### Task set
• 1. In the introduction to the address on the continuing world conflict, which church did the speaker lead from 1934 to 1940?
• 2. Pick up the address on the continuing world conflict right after its last sentence and keep it going.

### Reading passage
· · · ·

THE CONTINUING WORLD CONFLICT
An Address by
REV. DR. EMLYN DAVIES, D.D., B.Litt. (Oxon.) Thursday, March 14, 1963
CHAIRMAN: The President, Mr. Palmer Kent, Q.C.
MR. KENT: It is a great pleasure for me to present to you today, my friend Rev. Dr. Emlyn Davies. For almost 12 years he has been the minister at Yorkminster Baptist Church until he resigned as a result of the amalgamation with the Park Road Church. Now he is guest professor at Knox College. He also lectures at Upper Canada College and he is a member of the Board of Broadcast Governors for Canada.
He came to us from Cardiff, Wales, where he was professor of Church History and financial secretary at the South Wales Baptist College. Born and raised in Wales, he spoke Welsh for many years before he could speak English. After graduating from the University of Wales with Bachelor of Arts and Bachelor of Divinity degrees, he attended University College, Oxford, and earned the degree of Bachelor of Literature. He was the minister of High Street Baptist Church at Merthyr Tydvil in Wales from 1934 to 1940, when the depression caused most serious suffering to the Welsh people. Then he was minister of a church at North Finchley, near London, during the worst of the London Blitz. Since arriving in Canada he has been president of the Baptist Convention of Ontario and Quebec and he has received the degree of Doctor of Divinity from McMaster University. He has also taken a great interest in the World Council of Churches. In the course of his work in England and Wales, it became necessary for him to know what the communist party in England was attempting to do in advocating the overthrow by force of established institutions. He made an intensive study of the writings of Karl Marx and others. Frequently he has lectured on the conflict of ideologies between our system and that of the communist countries. There is no more important issue in the world today and I know of no one better able to enlighten us on the subject, "The Continuing World Conflict."

· · · ·

### Saved data entries

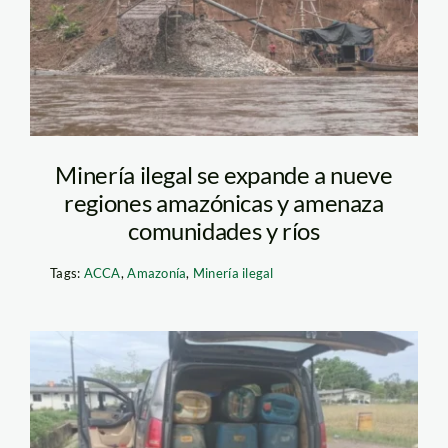
Minería ilegal se expande a nueve
regiones amazónicas y amenaza
comunidades y ríos
Tags:
ACCA
,
Amazonía
,
Minería ilegal
Combustible_minería
ilegal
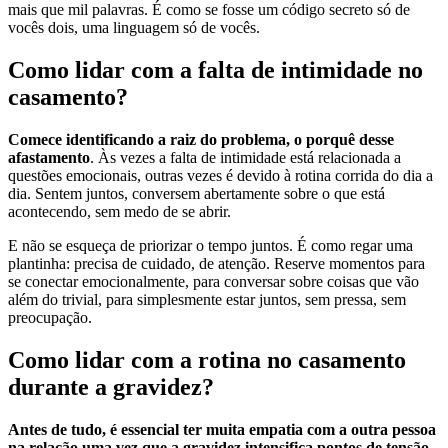
mais que mil palavras. É como se fosse um código secreto só de
vocês dois, uma linguagem só de vocês.
Como lidar com a falta de intimidade no
casamento?
Comece identificando a raiz do problema, o porquê desse
afastamento
. Às vezes a falta de intimidade está relacionada a
questões emocionais, outras vezes é devido à rotina corrida do dia a
dia. Sentem juntos, conversem abertamente sobre o que está
acontecendo, sem medo de se abrir.
E não se esqueça de priorizar o tempo juntos. É como regar uma
plantinha: precisa de cuidado, de atenção. Reserve momentos para
se conectar emocionalmente, para conversar sobre coisas que vão
além do trivial, para simplesmente estar juntos, sem pressa, sem
preocupação.
Como lidar com a rotina no casamento
durante a gravidez?
Antes de tudo, é essencial ter muita empatia com a outra pessoa
na relação uma vez que a gravidez intensifica pontos de tensão
.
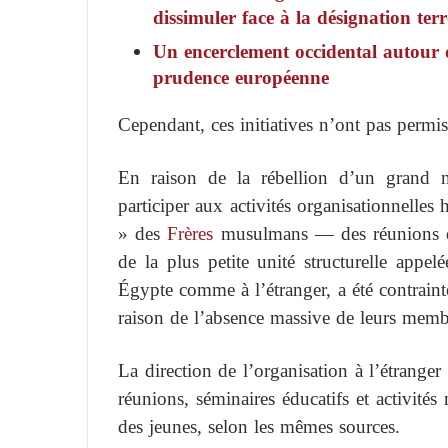
dissimuler face à la désignation ter
Un encerclement occidental autour
prudence européenne
Cependant, ces initiatives n’ont pas permi
En raison de la rébellion d’un grand 
participer aux activités organisationnelles
» des
Frères
musulmans — des réunions édu
de la plus petite unité structurelle app
Égypte comme à l’étranger, a été contrain
raison de l’absence massive de leurs memb
La direction de l’organisation à l’étrange
réunions, séminaires éducatifs et activités 
des jeunes, selon les mêmes sources.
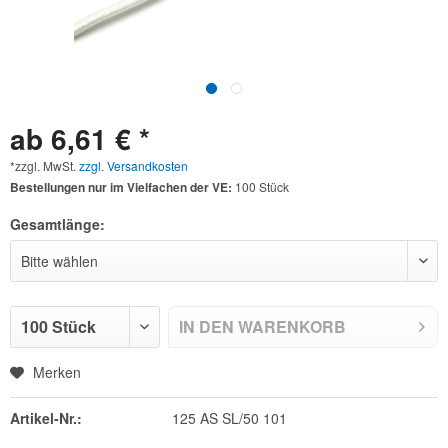
ab 6,61 € *
*zzgl. MwSt.
zzgl. Versandkosten
Bestellungen nur im Vielfachen der VE:
100 Stück
Gesamtlänge:
IN DEN
WARENKORB
Merken
Artikel-Nr.:
125 AS SL/50 101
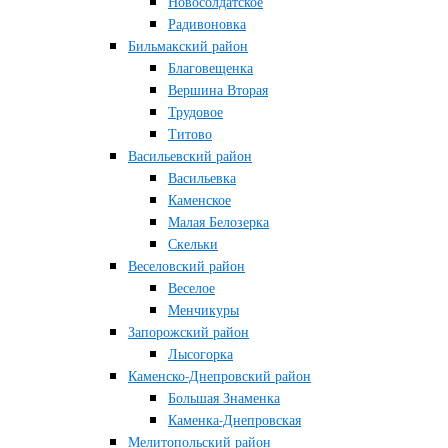
Новосолдатское
Радивоновка
Бильмакский район
Благовещенка
Вершина Вторая
Трудовое
Титово
Васильевский район
Васильевка
Каменское
Малая Белозерка
Скельки
Веселовский район
Веселое
Менчикуры
Запорожский район
Лысогорка
Каменско-Днепровский район
Большая Знаменка
Каменка-Днепровская
Мелитопольский район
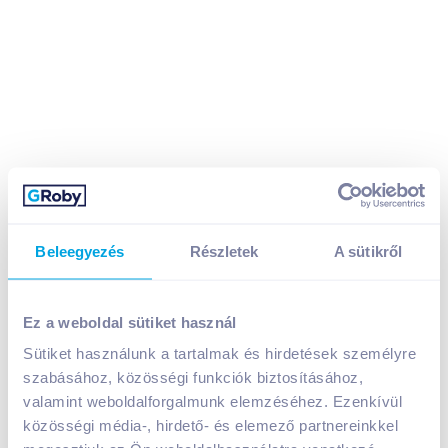
Felix Fantastic macskaeledel 4x85 g
Beleegyezés
Részletek
A sütikről
csirkével/marhával aszpikban
999
Ft /
db
Ez a weboldal sütiket használ
Egységár:
2 938
Ft /
kg
Nettó eladási ár:
787
Ft /
db
(
27
% áfa)
Sütiket használunk a tartalmak és hirdetések személyre
szabásához, közösségi funkciók biztosításához,
valamint weboldalforgalmunk elemzéséhez. Ezenkívül
Kosárba
Kosárba
közösségi média-, hirdető- és elemező partnereinkkel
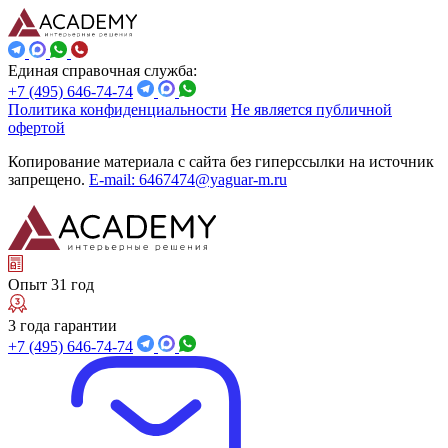
Единая справочная служба:
+7 (495) 646-74-74
Политика конфиденциальности
Не является публичной
офертой
Копирование материала с сайта без гиперссылки на источник
запрещено.
E-mail: 6467474@yaguar-m.ru
Опыт 31 год
3 года гарантии
+7 (495) 646-74-74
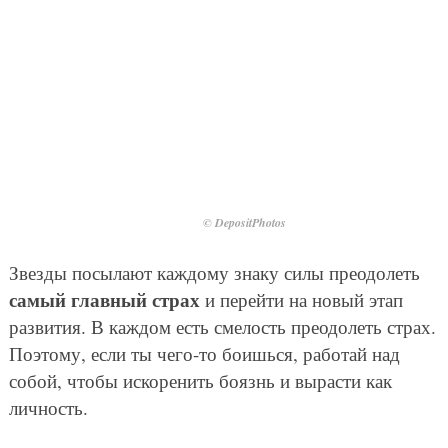
© DepositPhotos
Звезды посылают каждому знаку силы преодолеть
самый главный страх
и перейти на новый этап
развития. В каждом есть смелость преодолеть страх.
Поэтому, если ты чего-то боишься, работай над
собой, чтобы искоренить боязнь и вырасти как
личность.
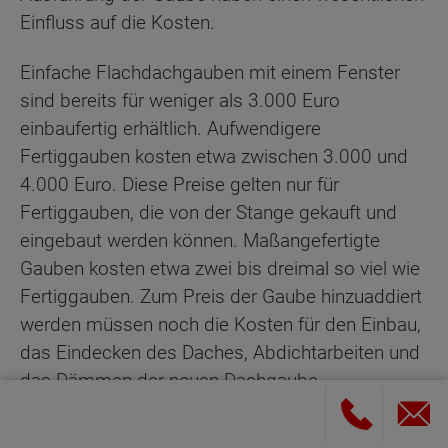
Einfluss auf die Kosten.
Einfache Flachdachgauben mit einem Fenster
sind bereits für weniger als 3.000 Euro
einbaufertig erhältlich. Aufwendigere
Fertiggauben kosten etwa zwischen 3.000 und
4.000 Euro. Diese Preise gelten nur für
Fertiggauben, die von der Stange gekauft und
eingebaut werden können. Maßangefertigte
Gauben kosten etwa zwei bis dreimal so viel wie
Fertiggauben. Zum Preis der Gaube hinzuaddiert
werden müssen noch die Kosten für den Einbau,
das Eindecken des Daches, Abdichtarbeiten und
das Dämmen der neuen Dachgaube.
Fledermausgauben sind sehr aufwendig und
kosten bei einer kleinen Größe und dem Einbau in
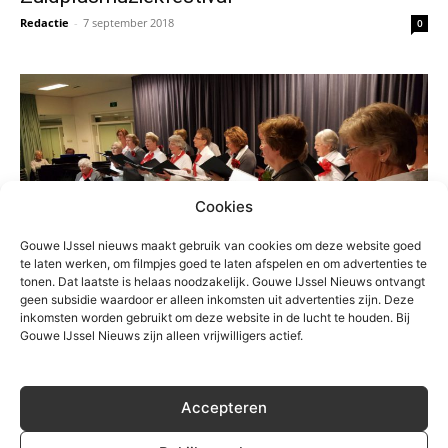
Redactie
-
7 september 2018
0
Cookies
Gouwe IJssel nieuws maakt gebruik van cookies om deze website goed
te laten werken, om filmpjes goed te laten afspelen en om advertenties te
tonen. Dat laatste is helaas noodzakelijk. Gouwe IJssel Nieuws ontvangt
Cultuur
geen subsidie waardoor er alleen inkomsten uit advertenties zijn. Deze
inkomsten worden gebruikt om deze website in de lucht te houden. Bij
Nieuwerkerks Vrouwenkoor zoekt sopranen
Gouwe IJssel Nieuws zijn alleen vrijwilligers actief.
en alten
Redactie
-
22 augustus 2018
0
Accepteren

· · · ·

### Your responses
• 1. High Street Baptist Church at Merthyr Tydvil in Wales.

• 2.
DR. DAVIES: I am reminded of the distinguished Baptist preacher who changed his sphere of labour. On one of his return visits to his previous charge, he enquired about his successor from one of his older lady friends. The report was enthusiastic. As a preacher, a public-relations officer, a young people's worker, a pastor, a denominational leader, his successor was proving himself to be widely accepted and greatly favoured. The friend noticed that as she added praise upon praise, the face of the previous minister showed some signs of bewilderment, if not of dismay. Anxious not to hurt or cause the former minister any unnecessary embarrassment, the friend blurted out, "Oh, but Dr. Johnson, no one can hold me as you used to hold me!"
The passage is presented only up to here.